The narratives of politicians and media need updating if teachers with advanced degrees are now to be found among the working poor and with them other female professionals. Women’s wages, which remain well below that of men, must become a focal point of America’s political and media discourse.

In 2016, female full-time year-round workers made 80 cents for every dollar earned by men. The gap widens when race is factored in. Black women only make 64 cents for every dollar earned by a white man. For Latina women it’s even worse: 56 cents on the white male dollar—Latinas are making barely more than half of what a white man makes for the same work.

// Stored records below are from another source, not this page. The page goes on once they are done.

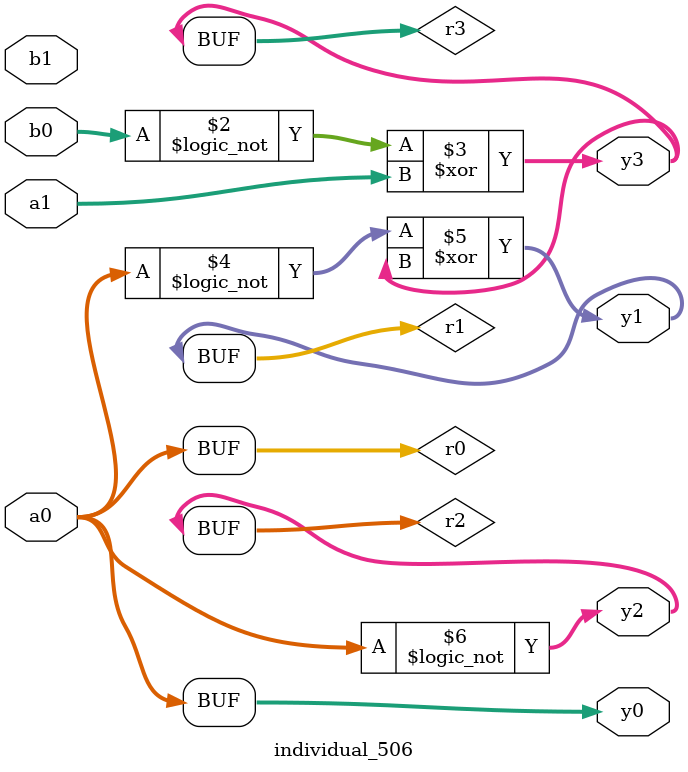
<source format=sv>
module individual_506(input logic [15:0] a1, input logic [15:0] a0, input logic [15:0] b1, input logic [15:0] b0, output logic [15:0] y3, output logic [15:0] y2, output logic [15:0] y1, output logic [15:0] y0);
logic [15:0] r0, r1, r2, r3; 
 always@(*) begin 
	 r0 = a0; r1 = a1; r2 = b0; r3 = b1; 
 	 r3 = ! b0 ;
 	 r3  ^=  r1 ;
 	 r1 = ! a0 ;
 	 r1  ^=  r3 ;
 	 r2 = ! r0 ;
 	 y3 = r3; y2 = r2; y1 = r1; y0 = r0; 
end
endmodule
</source>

As low-wage jobs predominantly held by women are growing faster than any other jobs in the American economy, women are trapped by their invisibility as the true working class, stuck with flat wages and lack of opportunities for advancement. Illumining avenues for change presents myriad challenges. A 2016 study conducted at Cornell University found “gender differences in employment by industry and occupation remain relevant, some of which could be accounted for by discrimination.” This could be attributable to pure gender discrimination.

As long as the debate about America’s working class remains laser-focused on that minuscule 11 percent that is white men, women will suffer, working-class families will continue to struggle, and society—which is utterly dependent on women’s underpaid work—will crumble.